Reuters
By Richard Cowan and Julia Edwards
October 12, 2014
(Reuters)
- The surge in child migration from Central America is receding but the
United States is aggressively pushing ahead with plans to expand
detentions, a little-publicized
part of a broader campaign to deter illegal migrants.
Under
pressure from opposition Republicans to stem the unprecedented flow of
children earlier this year, the Obama administration beginning in June
pledged to speedily
return them to their home countries and help better secure borders in
Mexico and Central America.
But a third leg of that strategy has quietly created a network of
family detention centers to lock up some children and their parents
rather than freeing them pending
deportation hearings.
The
centers, which were opened this summer to receive families with
children, are in Artesia, New Mexico and Karnes, Texas. Another one in
Texas is scheduled to open in
coming months. With little public debate, they have effectively become
flagships of the Obama administration's "get tough" campaign to
discourage future border crossings.
These augment a Pennsylvania facility that has been in operation since 2001, but holds only small numbers of people.
It represents a U-turn for the Obama administration, which for five
years favored less restrictive programs, such as ankle bracelets and
telephone check-ins, for keeping
tabs on families while they awaited court decisions on whether or not
they would be deported.
In 2012, the administration noted these programs saved "many millions of dollars."
"The Obama administration in 2009 decided that it was going to turn
away from family detention ... the turn back is really alarming," said
Carl Takei of the American
Civil Liberties Union.
The
White House referred briefly to "increased detainment" in a fact sheet
it issued on July 8 on an emergency funding request to Congress. But the
policy change, which
immigration groups characterize as a major shift for the
administration, has not been laid out in detail.
SIGNIFICANT EXPANSION
The
big expansion of detention beds, from only 90 last year to about 3,700
by the end of this year, comes amid data showing that the seasonal
migration wave has receded.
The number of families coming over the border declined to 3,295 in
August, from 16,329 in June.
"These (family detention) facilities will help ensure more timely and
effective removals that comply with our legal and international
obligations, while deterring
others from taking the dangerous journey and illegally crossing into
the United States," a U.S. Immigration and Customs Enforcement
spokeswoman said.
Human
rights groups counter that the new policy is badly misguided. Michelle
Brane, director of a migrant rights program at the Women’s Refugee
Commission, said children,
some of them infants and toddlers, cannot be properly cared for in
large detention centers.
The policy shift on detention centers, which has not been debated much
in Congress, follows President Barack Obama's warning last summer to
illegal migrants from Central
America that they would be detained and promptly shipped back home if
they attempted to make the dangerous journey.
Immigration
advocates argue that many of these children have valid claims for
asylum and flee to the United States because their governments cannot
protect them from both
gang and domestic violence.
The detention centers are intended to discourage another migrant wave
that some fear will start early next year, said Marshall Fitz, an
immigration specialist at the
Center for American Progress, which has close ties to the White House.

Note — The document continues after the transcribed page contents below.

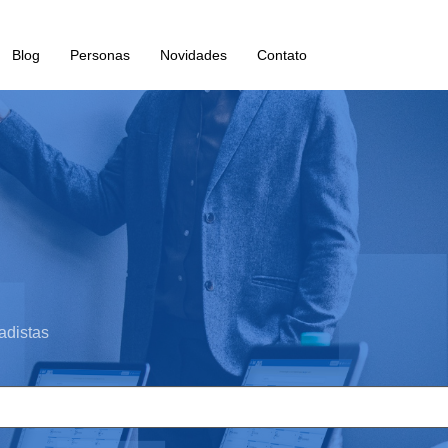
Blog
Personas
Novidades
Contato
adistas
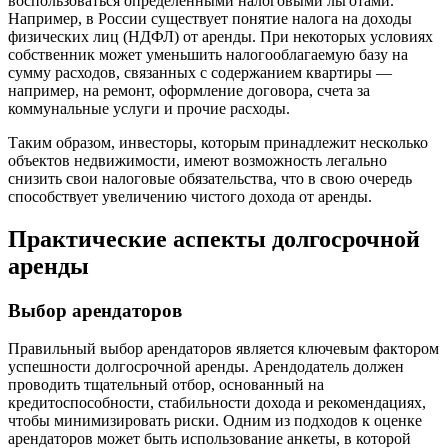
воспользоваться определёнными налоговыми льготами.
Например, в России существует понятие налога на доходы
физических лиц (НДФЛ) от аренды. При некоторых условиях
собственник может уменьшить налогооблагаемую базу на
сумму расходов, связанных с содержанием квартиры —
например, на ремонт, оформление договора, счета за
коммунальные услуги и прочие расходы.
Таким образом, инвесторы, которым принадлежит несколько
объектов недвижимости, имеют возможность легально
снизить свои налоговые обязательства, что в свою очередь
способствует увеличению чистого дохода от аренды.
Практические аспекты долгосрочной
аренды
Выбор арендаторов
Правильный выбор арендаторов является ключевым фактором
успешности долгосрочной аренды. Арендодатель должен
проводить тщательный отбор, основанный на
кредитоспособности, стабильности дохода и рекомендациях,
чтобы минимизировать риски. Одним из подходов к оценке
арендаторов может быть использование анкеты, в которой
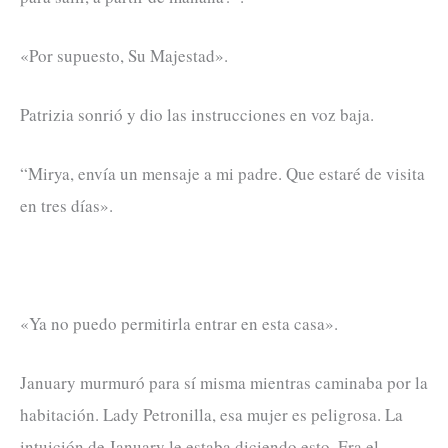
«Por supuesto, Su Majestad».
Patrizia sonrió y dio las instrucciones en voz baja.
“Mirya, envía un mensaje a mi padre. Que estaré de visita
en tres días».
«Ya no puedo permitirla entrar en esta casa».
January murmuró para sí misma mientras caminaba por la
habitación. Lady Petronilla, esa mujer es peligrosa. La
intuición de January le estaba diciendo esto. Era el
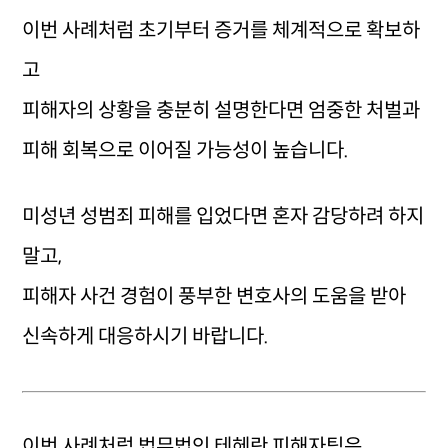
이번 사례처럼 초기부터 증거를 체계적으로 확보하
고
피해자의 상황을 충분히 설명한다면 엄중한 처벌과
피해 회복으로 이어질 가능성이 높습니다.
미성년 성범죄 피해를 입었다면 혼자 감당하려 하지
말고,
피해자 사건 경험이 풍부한 변호사의 도움을 받아
신속하게 대응하시기 바랍니다.
이번 사례처럼 법무법인 테헤란 피해자팀은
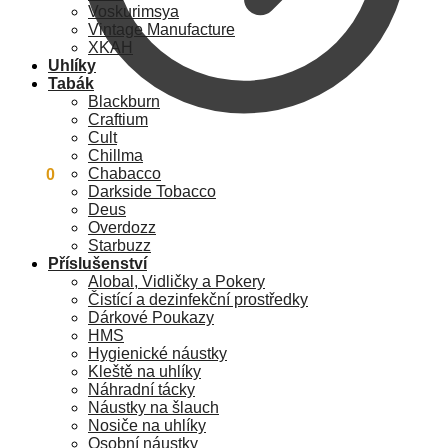
Voskurimsya
Vintage Manufacture
XKAH
Uhlíky
Tabák
Blackburn
Craftium
Cult
Chillma
Chabacco
0
Kč
0
Darkside Tobacco
Deus
Overdozz
Starbuzz
Příslušenství
Alobal, Vidličky a Pokery
Čistící a dezinfekční prostředky
Dárkové Poukazy
HMS
Hygienické náustky
Kleště na uhlíky
Náhradní tácky
Náustky na šlauch
Nosiče na uhlíky
Osobní náustky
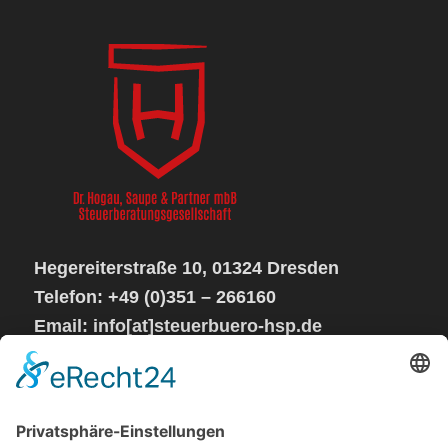
Hegereiterstraße 10, 01324 Dresden
Telefon: +49 (0)351 – 266160
Email: info[at]steuerbuero-hsp.de
Sprechzeiten:
Mo – Do von 08 – 17 Uhr
Fr geschlossen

March to June, when it is neither dangerously cold nor hot, have been
peak months for children, either traveling alone or with their parents,
to brave the journey
to the U.S. border by foot and atop trains.
"We
could see the same thing come back again and I want to build against
that," Department of Homeland Security Secretary Jeh Johnson said on
Thursday.
POOR CONDITIONS
Advocacy groups and defense lawyers donating their services to
detainees complain of unsafe conditions, poor medical care and
inadequate access to lawyers at the government-run
center in Artesia and the Karnes facility, which is operated by the GEO
Group, a for-profit operator of prisons.
Responding to allegations of sexual assault at Karnes, ICE said the
agency was "committed to ensuring all individuals in our custody are
held and treated in a safe,
secure and humane manner" and that it has a "zero-tolerance policy for
all forms of sexual abuse or assault." GEO has denied the allegations.
A
Department of Homeland Security inspector general report this month
said that while conditions in Artesia were improving, more progress was
needed.
Congress could weigh in on the new detention policy later this year
when it debates a bill to fund agencies administering the program.